Mas as bombas manuais quebram constantemente e as mulheres tiveram que aprender a consertá-las.“Os problemas mais comuns são engrenagem gastas, peças internas ou rolamentos soltos, o que torna instável o movimento. Agora resolvemos os problemas”, pontuou Kumari, ressaltando que,“só quando diminui o nível de água, é que dependemos das autoridades para que aprofundem o poço”.
Jayati Janta, da tribo Sahariya e também jal saheli, foi eleita há pouco tempo chefe do conselho de aldeia de Rajawan, apesar da dura oposição dos homens das castas superiores. Dois meses depois da eleição, Janta já implanta um plano de segurança hídrica que inclui a construção de um tanque de percolação para recarregar a água subterrânea na aldeia. “Todas as mulheres colaboram com seu trabalho”, destacou.

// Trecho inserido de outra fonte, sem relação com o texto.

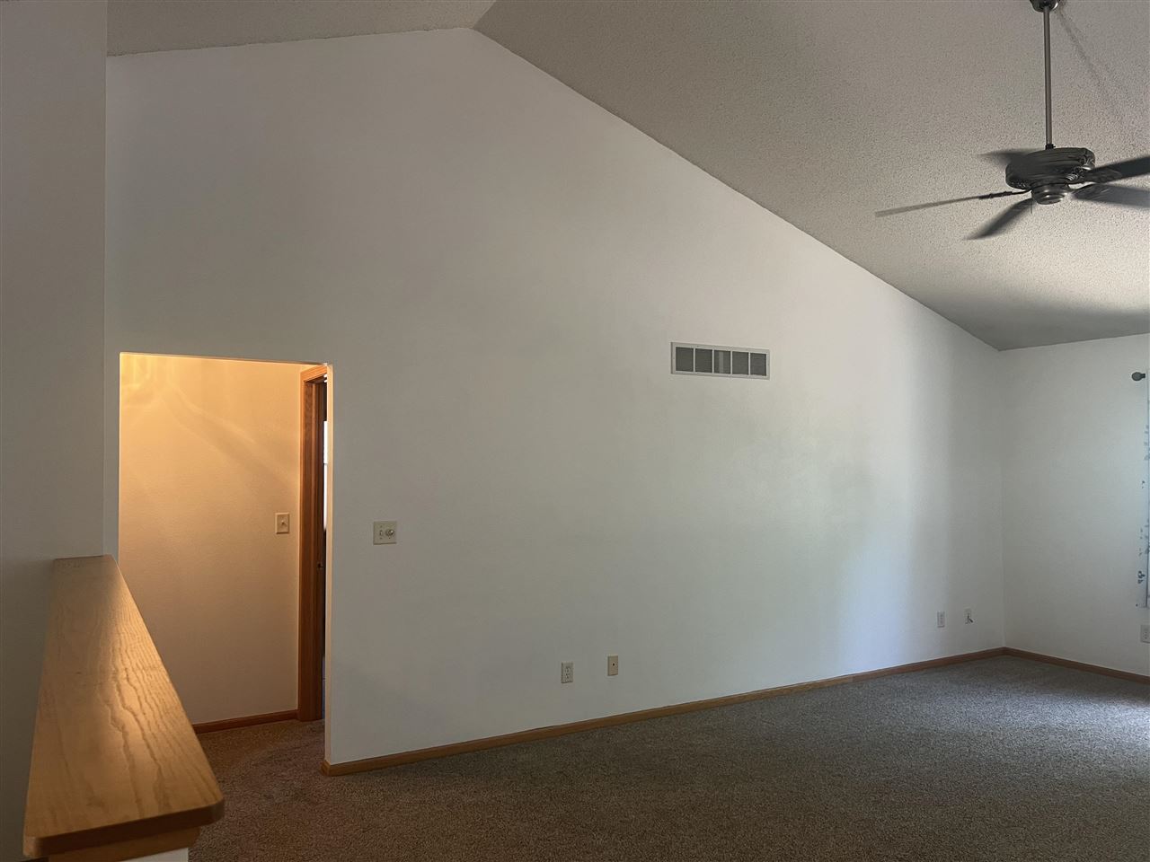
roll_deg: +0.8
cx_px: 575
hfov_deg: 67.3
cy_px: 431
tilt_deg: +0.8
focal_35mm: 26
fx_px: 864
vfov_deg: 53.1
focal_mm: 5.7
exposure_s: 1/60
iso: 125
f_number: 1.5
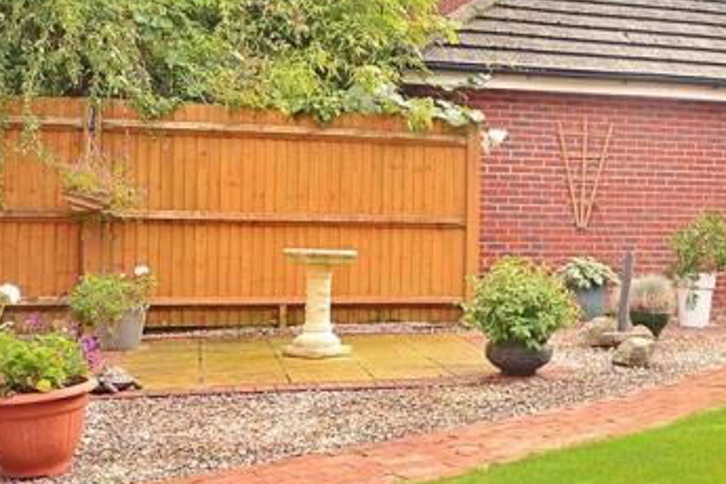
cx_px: 593
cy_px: 195
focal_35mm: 57
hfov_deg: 33.9
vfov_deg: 23.7
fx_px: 1149
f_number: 8
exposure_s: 1/50
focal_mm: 20
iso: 200
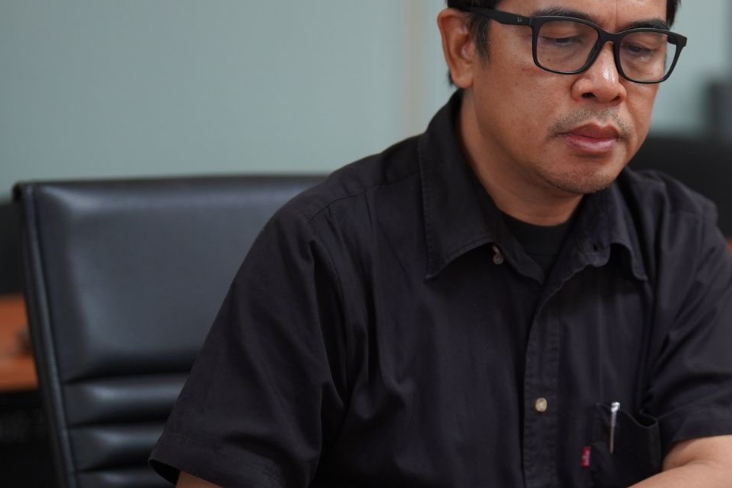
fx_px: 2216
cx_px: 586
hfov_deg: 18.6
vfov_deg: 12.6
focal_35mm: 109
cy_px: 315
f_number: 1.2
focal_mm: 50
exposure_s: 1/500
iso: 800
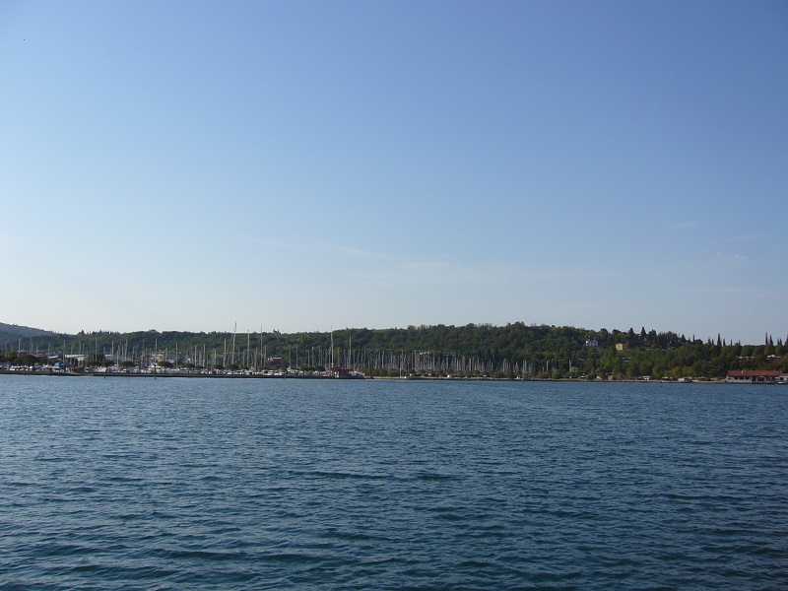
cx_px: 394
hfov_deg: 52.6
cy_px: 296
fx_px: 797
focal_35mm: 35
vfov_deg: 40.7
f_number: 5.6
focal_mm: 5.8
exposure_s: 1/500
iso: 80
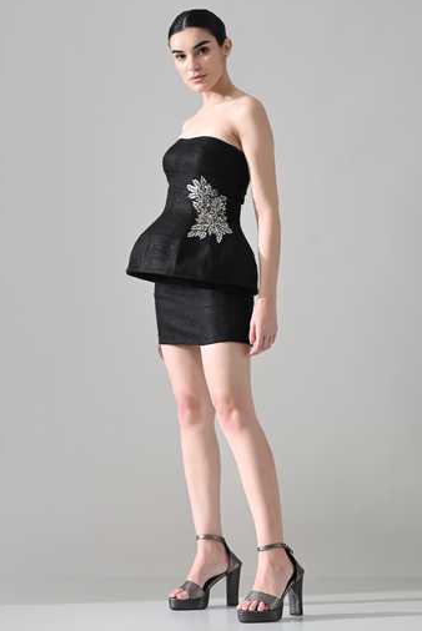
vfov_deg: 24.2
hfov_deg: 16.3
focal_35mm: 84
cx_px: 213
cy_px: 312
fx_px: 1475
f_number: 8
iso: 320
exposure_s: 1/160
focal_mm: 81
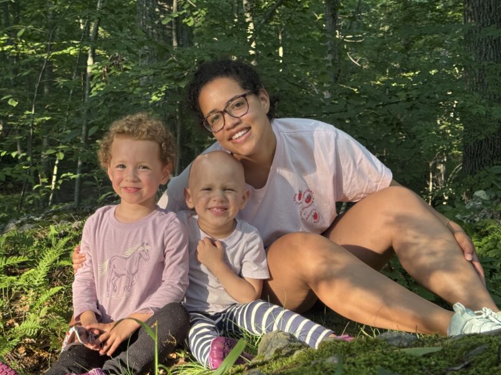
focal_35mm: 61
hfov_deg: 31.7
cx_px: 221
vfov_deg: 24.0
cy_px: 207
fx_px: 883
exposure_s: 1/204
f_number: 1.78
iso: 64
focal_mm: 6.76
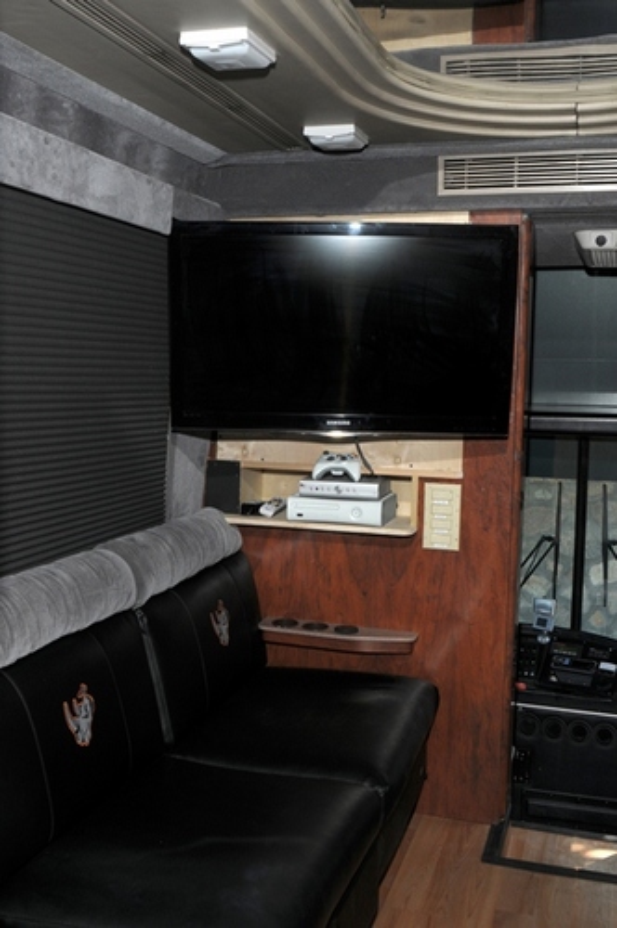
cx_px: 308
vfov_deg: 53.2
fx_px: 928
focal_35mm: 36
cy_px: 464
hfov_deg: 36.8
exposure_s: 1/160
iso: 200
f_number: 5.6
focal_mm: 24
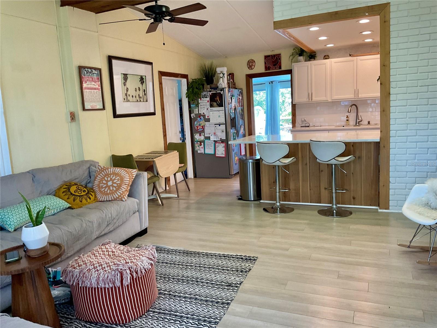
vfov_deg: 48.2
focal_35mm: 29
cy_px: 164
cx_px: 218
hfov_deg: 61.7
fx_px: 366
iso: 64
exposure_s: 1/60
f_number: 1.8
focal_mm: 3
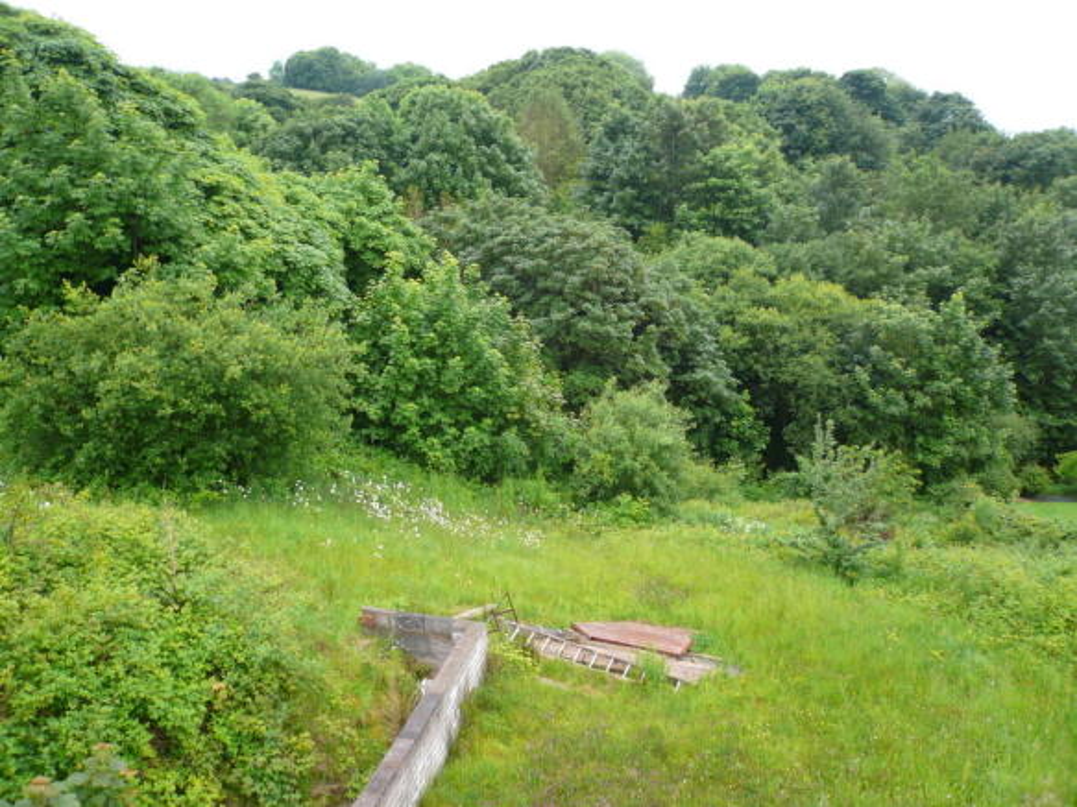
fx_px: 871
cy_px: 404
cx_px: 538
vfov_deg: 49.7
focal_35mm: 28
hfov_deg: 63.5
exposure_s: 1/100
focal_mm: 4.6
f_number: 2.8
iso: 100
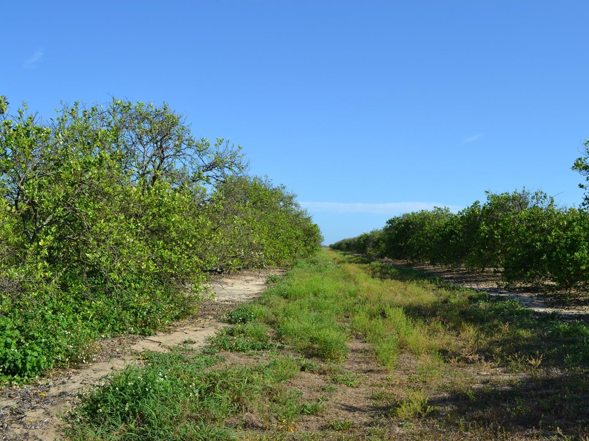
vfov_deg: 39.6
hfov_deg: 51.3
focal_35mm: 36
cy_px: 222
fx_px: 612
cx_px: 319
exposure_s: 1/250
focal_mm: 22
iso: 100
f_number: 8
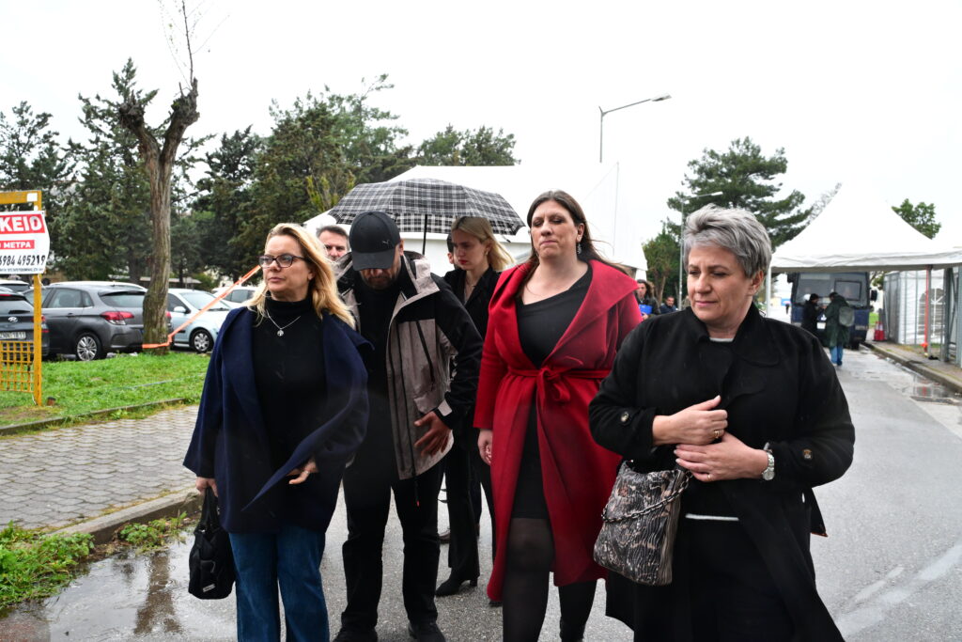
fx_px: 802
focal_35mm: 30
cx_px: 481
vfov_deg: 43.6
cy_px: 321
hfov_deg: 61.9
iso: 2500
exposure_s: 1/400
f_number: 5.6
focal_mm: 30
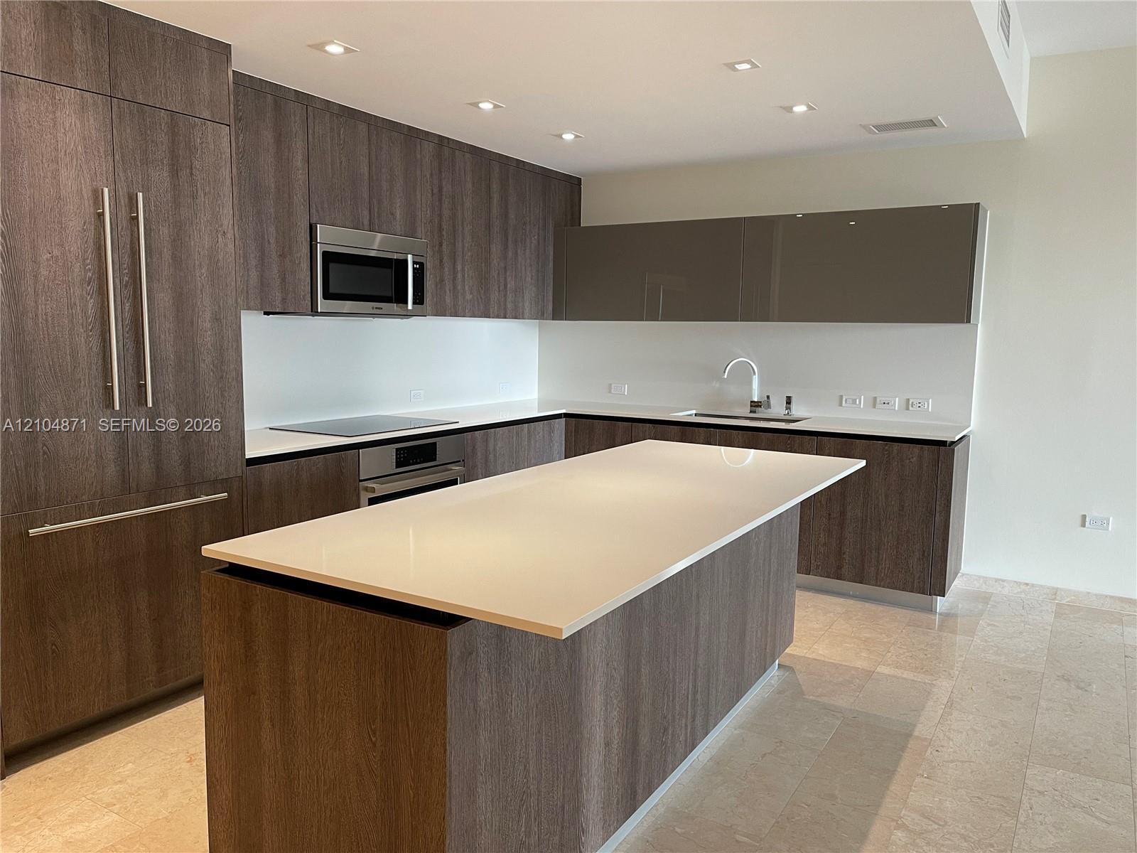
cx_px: 568
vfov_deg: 53.1
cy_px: 426
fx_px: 854
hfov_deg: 67.3
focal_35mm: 26
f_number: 1.6
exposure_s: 1/60
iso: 80
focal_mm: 5.1
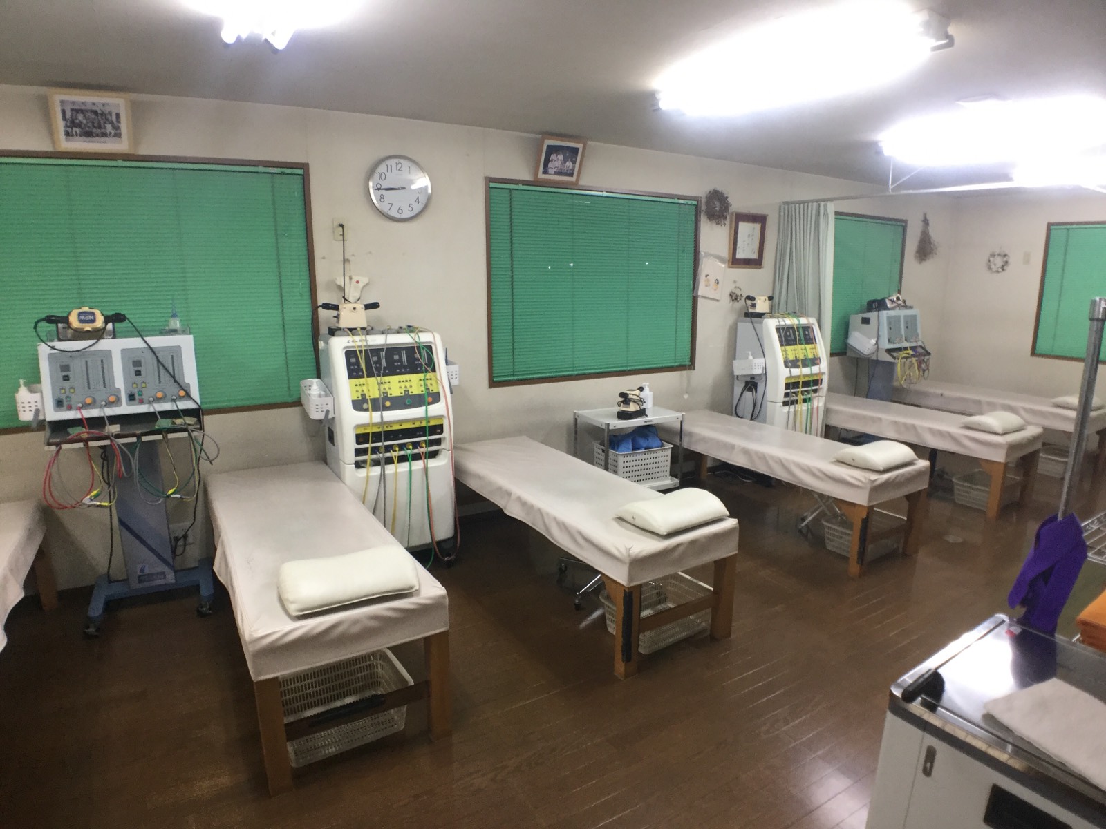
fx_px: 990
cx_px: 553
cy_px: 414
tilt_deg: -13.1
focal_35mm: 31
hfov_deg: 58.4
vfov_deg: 45.4
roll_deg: -0.8
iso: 64
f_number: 2.4
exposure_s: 1/30
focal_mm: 3.3
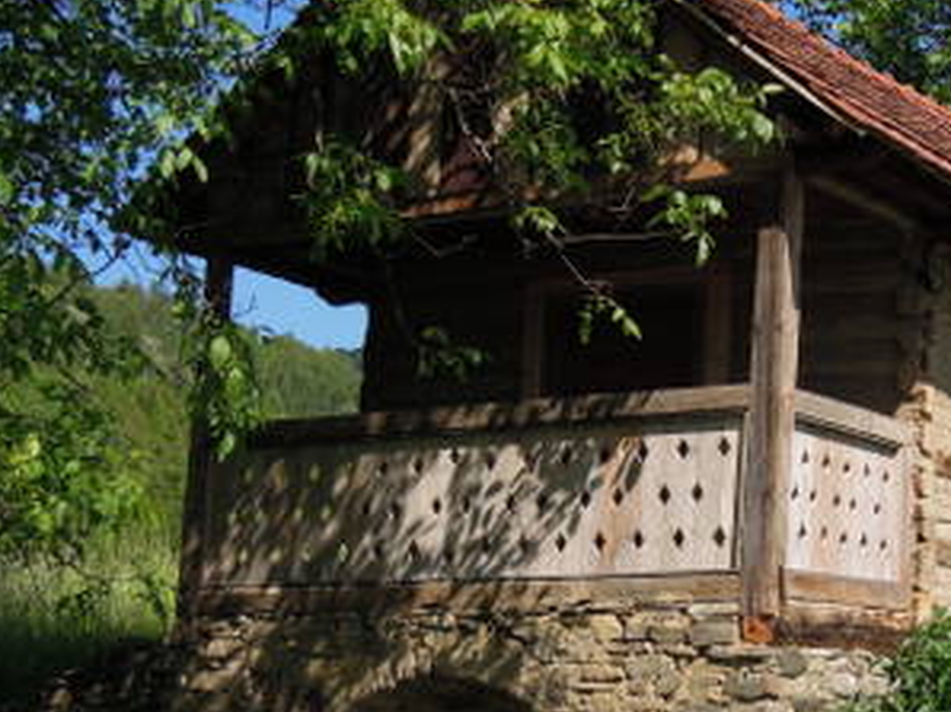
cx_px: 641
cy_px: 399
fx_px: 2745
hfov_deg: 19.6
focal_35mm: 100
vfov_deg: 14.8
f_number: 4.2
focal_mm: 11.1
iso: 160
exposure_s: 1/1000
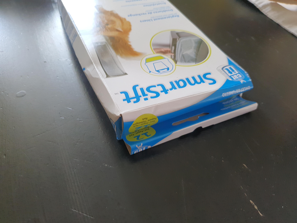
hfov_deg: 67.3
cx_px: 148
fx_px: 223
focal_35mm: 26
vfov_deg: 53.1
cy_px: 112
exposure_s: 1/50
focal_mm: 4.3
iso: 250
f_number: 1.5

“Uma jal saheli conhece as dificuldades que as mulheres enfrentam para conseguir água. Se pudermos ter mais algumas em cargos públicos poderemos mudar essa região”, enfatizou Lalita Dube, também jal saheli, da aldeia de Bhadauna. Envolverde/IPS
*Este artigo se baseou em entrevistas com mulheres de mais de 20 aldeias. Além disso, a jornalista recorreu a um estudo documentado do projeto.